A positive point here is that Saxo’s CEO and founder Kim Fournais was allegedly going to up his stake in the business at roughly that valuation when the SPAC merger happened. Most SPACs felt like a way for existing shareholders and others to cash out at massive valuations but it’s hard to argue that’s the case if the founder is buying shares. So who knows? Maybe expansionary efforts are underway at Saxo.

Microsoft and the LSE

Something I’ve been meaning to write about for a while here now is Microsoft’s investment in the London Stock Exchange Group at the end of last year.
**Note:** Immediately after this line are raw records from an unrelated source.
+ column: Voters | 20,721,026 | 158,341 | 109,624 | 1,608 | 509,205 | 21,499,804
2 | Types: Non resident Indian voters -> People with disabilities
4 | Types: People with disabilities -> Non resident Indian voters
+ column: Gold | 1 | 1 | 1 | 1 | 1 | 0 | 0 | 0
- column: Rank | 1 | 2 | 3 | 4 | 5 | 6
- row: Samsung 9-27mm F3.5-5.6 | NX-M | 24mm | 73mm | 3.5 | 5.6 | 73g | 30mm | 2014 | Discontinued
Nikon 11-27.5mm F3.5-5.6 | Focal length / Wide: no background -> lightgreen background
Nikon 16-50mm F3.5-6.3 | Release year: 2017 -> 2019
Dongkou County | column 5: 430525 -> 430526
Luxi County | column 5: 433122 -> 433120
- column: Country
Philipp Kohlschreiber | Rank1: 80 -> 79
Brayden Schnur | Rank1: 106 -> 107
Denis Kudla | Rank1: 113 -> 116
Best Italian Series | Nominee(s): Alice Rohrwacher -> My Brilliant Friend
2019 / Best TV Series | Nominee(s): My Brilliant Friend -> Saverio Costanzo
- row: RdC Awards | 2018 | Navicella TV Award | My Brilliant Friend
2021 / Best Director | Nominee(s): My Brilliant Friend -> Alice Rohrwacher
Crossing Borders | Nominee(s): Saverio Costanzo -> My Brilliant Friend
The tech company acquired a 4% stake in the LSE, but the deal was structured so that the exchange group had to commit to spending $2.8bn on Microsoft cloud products over the next 10 years.

Google made a similar deal with derivatives exchange operator CME Group last year. Interestingly, the press release that went out with that deal noted (bolding is mine) that…

“CME Group will migrate its technology infrastructure to Google Cloud beginning next year with data and clearing services, and eventually moving all of its markets to the cloud.”

I’m not a tech infrastructure person so if any readers have thoughts on this it would be interesting. if everything moves to the cloud, would that make latency less of a thing? Would you be able to co-locate servers if all infrastructure sits on Google / Microsoft cloud? 

Assuming the answer to the latter question is no, that seems like it would represent a big shift in market infrastructure. Again, happy to have comments on this.